I have a couple of friends in public safety who feel something between outrage and humiliation over the flood of stories about innocent, unarmed black men shot by police.  The public, they complain, leaps to conclusions before the evidence is in.  The media sensationalizes events when sober reporting is called for, so that when investigations are finally complete they suffer from public pre-judgment and stale newsworthiness.  It diminishes the public’s understanding of how dangerous public safety work has become, especially with the explosion of personal protection firearms.  It overlooks the good work public safety officers do, not daily but hourly.  And it encourages such distrust of police that it increases the likelihood of violent confrontation.  They wonder if anyone knows or cares how many cops are killed in the line of duty each year (it’s in the vicinity of 135).  At the same time, they are angry about the Black Lives Matter movement because they understand it to favor black lives over all others, to encourage defensive resistance against any police contact, and to be unpatriotic in its disrespect of American symbols and ideals.  
They have some good points.  They are not wrong about everything.  However, their emotionally charged posture of self defense and self justification blinds them to other voices.  For instance, they cannot understand, because they don’t know, that the 300 years of American history during which black lives did not matter, lynching was not uncommon, blacks could not get fair trials, and that killings blacks was not a crime, ended, at least officially, in the mid twentieth century.  That’s not ancient history.  It’s not behind us.  Remnants of it remain, and the extreme right wing polarization of American politics has given it hope for revival.  They can’t understand that Black Lives Matter does not mean other lives don’t, that the movement might be patriotically pursuing what the American ethos promises but has not delivered.  It’s hard for them to recognize that those choosing to kneel for the National Anthem may be honoring what it stands for but is not yet lived out in the lives of a large portion of the population.  They honestly do not and cannot see what white privilege and institutional racism is or means.  Moreover, they fear that any conversation about race, law and order, especially with someone representing minority rights, will result in them being verbally attacked, told that they are so hopelessly lost there is nothing they can ever do to make it right.  And you know what?  It’s a reasonable fear.  

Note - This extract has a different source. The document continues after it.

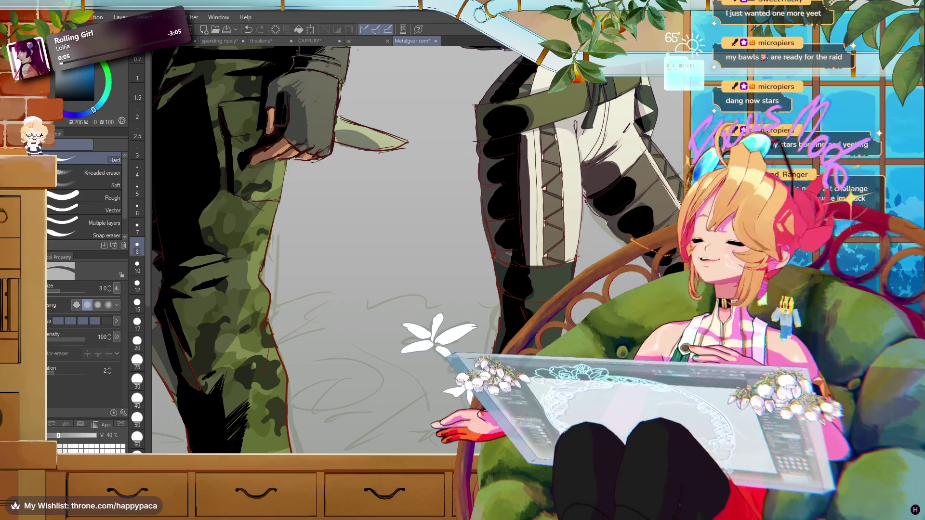
# Clear the selection, lasso around the white flower, and return to the G-pen
pyautogui.press('m')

Maybe none of that is true where you live.  Out here in our small city in the inter mountain West, it’s a problem for at least a few, not for everyone, but a few.  What to do?
How about anti racism training?  The approach many anti racism programs have used is a combination of hellfire and damnation preaching with Salem witch trial tests of possession.  It doesn’t work.  It starts with the name.  If a program is about anti racism and your are in the program, then ipso facto, you are a racist – you neanderthal pig you!  You cannot badger, condemn, and intimidate someone into admitting they’re an unrepentant racist in need of exorcism.  It doesn’t work.  But well meaning folks keep trying it anyway.  Maybe they want to inflict as much humiliating damage as they can by way of revenge, or as an endorsement of their own delusion of self righteous sinlessness.  It’s a fiendish twist on twelve step programs, one in which the leader confesses the racism of everyone present, and insists that no one will leave the room until they also confess, after which it will be discovered that the room has no exit.

Is there a better way?  There are others far more qualified than I who can answer.  As for me, I’ve attended a number of workshops conducted by Eric Law (Kaleidoscope Inst.) who focuses on understanding cultural foundations and effective ways of cross cultural communication.  Although oriented toward religious institutions, his basic approach could, with some adjustments, be applied to the world of public safety.  I wonder also about teaching a bit of American history with an emphasis on voices and views that have not been a normal part of high school texts (when few were paying attention anyway).  It couldn’t hurt.  Just a few thoughts.  Maybe you have  some.